# Gray horse with black AND brown skin? Huh?



## Wallaby (Jul 13, 2008)

Yesterday I hosed Lacey off after our ride because it was 60* out and she still has nearly her full winter coat so she was crazy sweaty.

After I did that, I happened to glance at her left shoulder and noticed that her skin on that shoulder, and in her girth area, is mottled pinkish brown unlike the solid black skin on the rest of her body (except for her socks).

In thinking about it, I realized that in that area she gets brown/chestnut "fleabites" while the fleabites on the rest of her body are black. Even her bloody shoulder marking is black...

Anyway, does anybody know what might cause this? I've just never noticed it before so I'm curious.

Sorry about the shadows in these pictures, either her head was the way way of the sun or a tree was. Silly girl!





















Before you ask, yes, I made sure it wasn't dirt. :lol:


----------



## DancingArabian (Jul 15, 2011)

Do you know what her base color was before she started greying out?


----------



## Wallaby (Jul 13, 2008)

Her dad was black so I always assumed she was black (don't know her mom's color but she must have been gray, at the very least) to begin with due her her mostly black fleabites, etc.

And the story that came with her about her name is that she had little white hairs sporadically over her when she was born so they named her Lacey becuase she looked like she had been covered in lace and spray painted black, leaving little spots of white here and there. Since they said she appeared to be spray painted black, it sounds like she was, at least, a black baby...
I have no pictures of this, that's just what her previous owner (who had owned her her entire life) told me.


----------



## DancingArabian (Jul 15, 2011)

Ah. I had thought maybe she was a paint or something that might account for the color of the skin being different.

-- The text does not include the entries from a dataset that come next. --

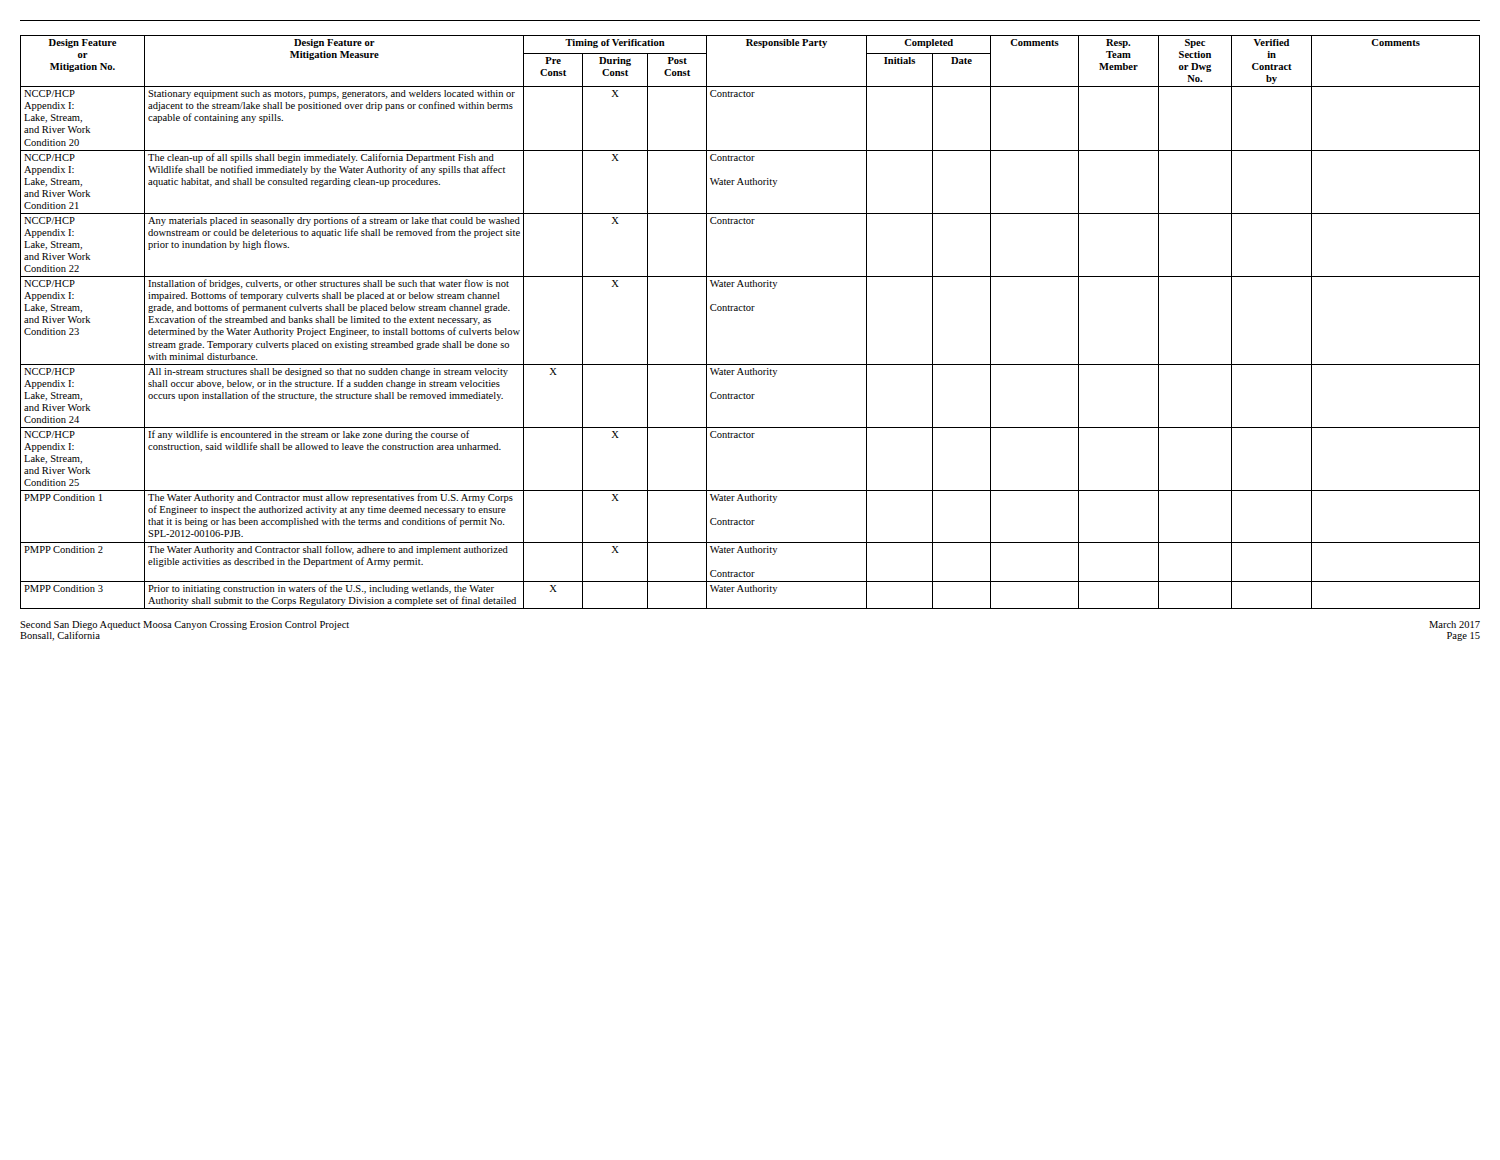| Design Feature or Mitigation No. | Design Feature or Mitigation Measure | Timing of Verification | Responsible Party | Completed | Comments | Resp. Team Member | Spec Section or Dwg No. | Verified in Contract by | Comments |
| --- | --- | --- | --- | --- | --- | --- | --- | --- | --- |
| Pre Const | During Const | Post Const | Initials | Date |
| NCCP/HCP Appendix I: Lake, Stream, and River Work Condition 20 | Stationary equipment such as motors, pumps, generators, and welders located within or adjacent to the stream/lake shall be positioned over drip pans or confined within berms capable of containing any spills. | | X | | Contractor | | | | | | | |
| NCCP/HCP Appendix I: Lake, Stream, and River Work Condition 21 | The clean-up of all spills shall begin immediately. California Department Fish and Wildlife shall be notified immediately by the Water Authority of any spills that affect aquatic habitat, and shall be consulted regarding clean-up procedures. | | X | | Contractor Water Authority | | | | | | | |
| NCCP/HCP Appendix I: Lake, Stream, and River Work Condition 22 | Any materials placed in seasonally dry portions of a stream or lake that could be washed downstream or could be deleterious to aquatic life shall be removed from the project site prior to inundation by high flows. | | X | | Contractor | | | | | | | |
| NCCP/HCP Appendix I: Lake, Stream, and River Work Condition 23 | Installation of bridges, culverts, or other structures shall be such that water flow is not impaired. Bottoms of temporary culverts shall be placed at or below stream channel grade, and bottoms of permanent culverts shall be placed below stream channel grade. Excavation of the streambed and banks shall be limited to the extent necessary, as determined by the Water Authority Project Engineer, to install bottoms of culverts below stream grade. Temporary culverts placed on existing streambed grade shall be done so with minimal disturbance. | | X | | Water Authority Contractor | | | | | | | |
| NCCP/HCP Appendix I: Lake, Stream, and River Work Condition 24 | All in-stream structures shall be designed so that no sudden change in stream velocity shall occur above, below, or in the structure. If a sudden change in stream velocities occurs upon installation of the structure, the structure shall be removed immediately. | X | | | Water Authority Contractor | | | | | | | |
| NCCP/HCP Appendix I: Lake, Stream, and River Work Condition 25 | If any wildlife is encountered in the stream or lake zone during the course of construction, said wildlife shall be allowed to leave the construction area unharmed. | | X | | Contractor | | | | | | | |
| PMPP Condition 1 | The Water Authority and Contractor must allow representatives from U.S. Army Corps of Engineer to inspect the authorized activity at any time deemed necessary to ensure that it is being or has been accomplished with the terms and conditions of permit No. SPL-2012-00106-PJB. | | X | | Water Authority Contractor | | | | | | | |
| PMPP Condition 2 | The Water Authority and Contractor shall follow, adhere to and implement authorized eligible activities as described in the Department of Army permit. | | X | | Water Authority Contractor | | | | | | | |
| PMPP Condition 3 | Prior to initiating construction in waters of the U.S., including wetlands, the Water Authority shall submit to the Corps Regulatory Division a complete set of final detailed | X | | | Water Authority | | | | | | | |
Second San Diego Aqueduct Moosa Canyon Crossing Erosion Control Project
Bonsall, California
March 2017
Page 15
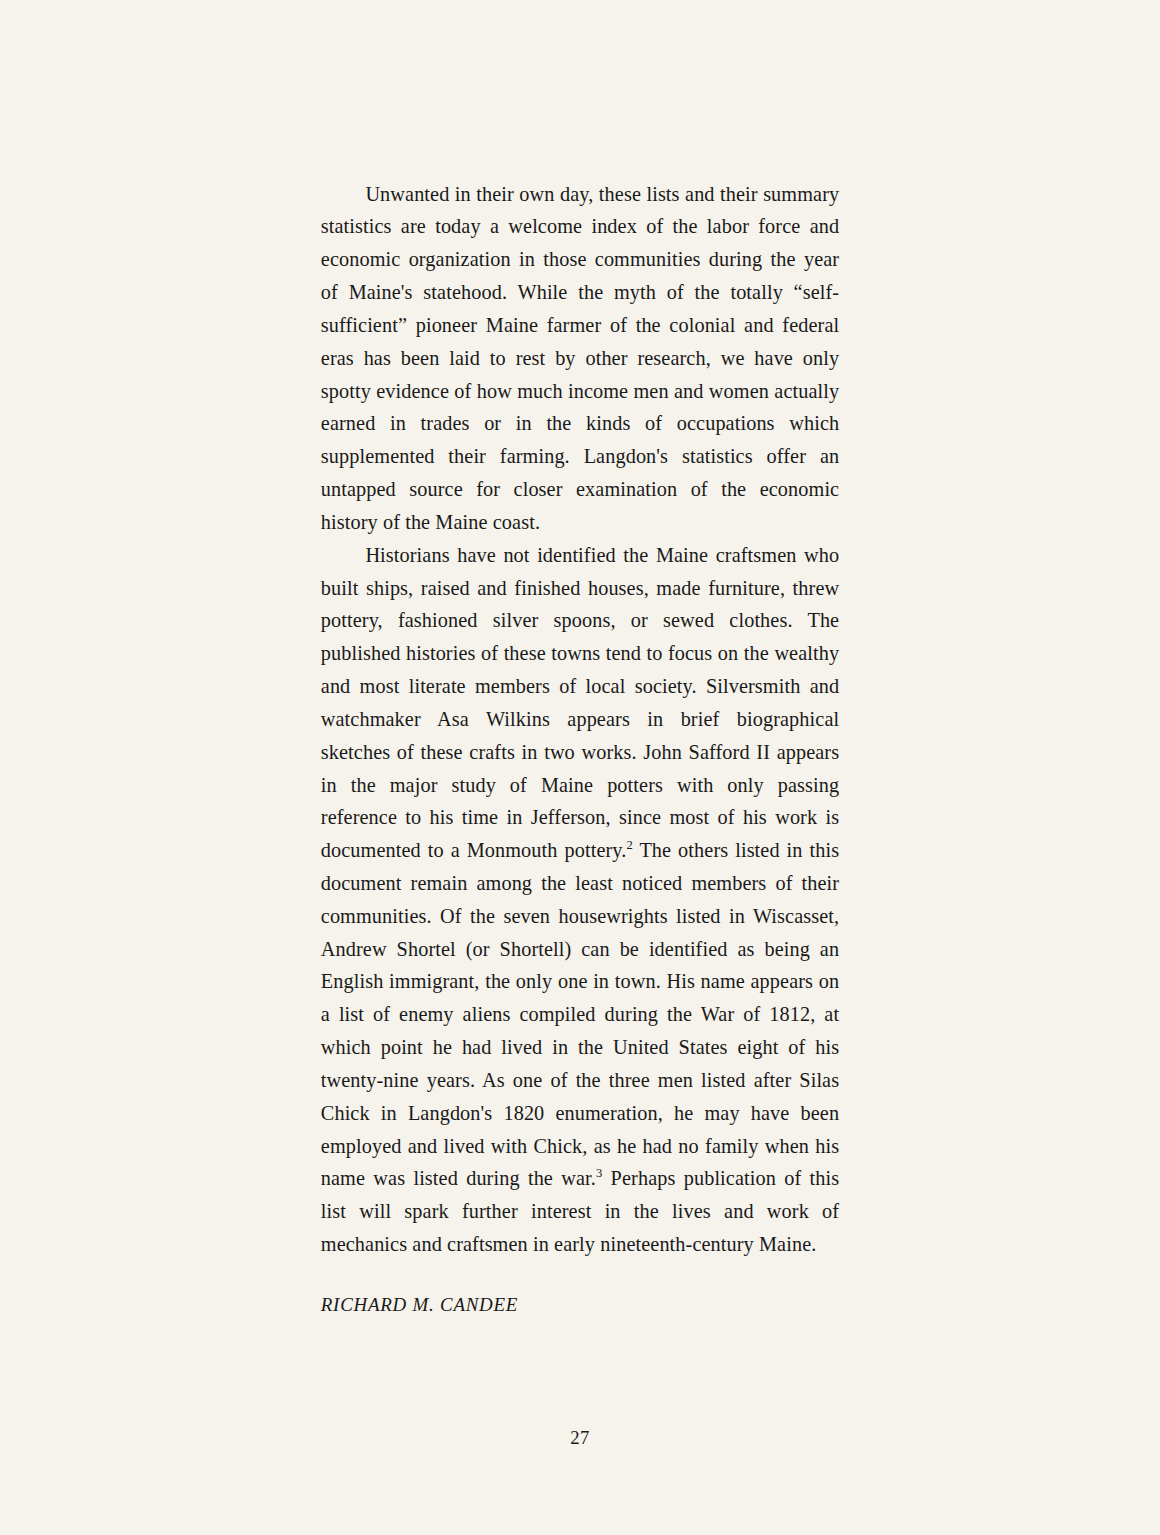Unwanted in their own day, these lists and their summary statistics are today a welcome index of the labor force and economic organization in those communities during the year of Maine's statehood. While the myth of the totally “self-sufficient” pioneer Maine farmer of the colonial and federal eras has been laid to rest by other research, we have only spotty evidence of how much income men and women actually earned in trades or in the kinds of occupations which supplemented their farming. Langdon's statistics offer an untapped source for closer examination of the economic history of the Maine coast.
Historians have not identified the Maine craftsmen who built ships, raised and finished houses, made furniture, threw pottery, fashioned silver spoons, or sewed clothes. The published histories of these towns tend to focus on the wealthy and most literate members of local society. Silversmith and watchmaker Asa Wilkins appears in brief biographical sketches of these crafts in two works. John Safford II appears in the major study of Maine potters with only passing reference to his time in Jefferson, since most of his work is documented to a Monmouth pottery.2 The others listed in this document remain among the least noticed members of their communities. Of the seven housewrights listed in Wiscasset, Andrew Shortel (or Shortell) can be identified as being an English immigrant, the only one in town. His name appears on a list of enemy aliens compiled during the War of 1812, at which point he had lived in the United States eight of his twenty-nine years. As one of the three men listed after Silas Chick in Langdon's 1820 enumeration, he may have been employed and lived with Chick, as he had no family when his name was listed during the war.3 Perhaps publication of this list will spark further interest in the lives and work of mechanics and craftsmen in early nineteenth-century Maine.
RICHARD M. CANDEE
27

I know a light palomino that has mottled skin, similar to what your horse has. The fur itself is all a uniform, pale yellow. When you give her a bath, you see pink and black skin and she looks marbled.


----------



## hflmusicislife (Dec 15, 2010)

^^I've seen that too. I'm not sure exactly what caused the color differences in your mare, but I've seen something like that in other horses so I don't think it's too uncommon.


----------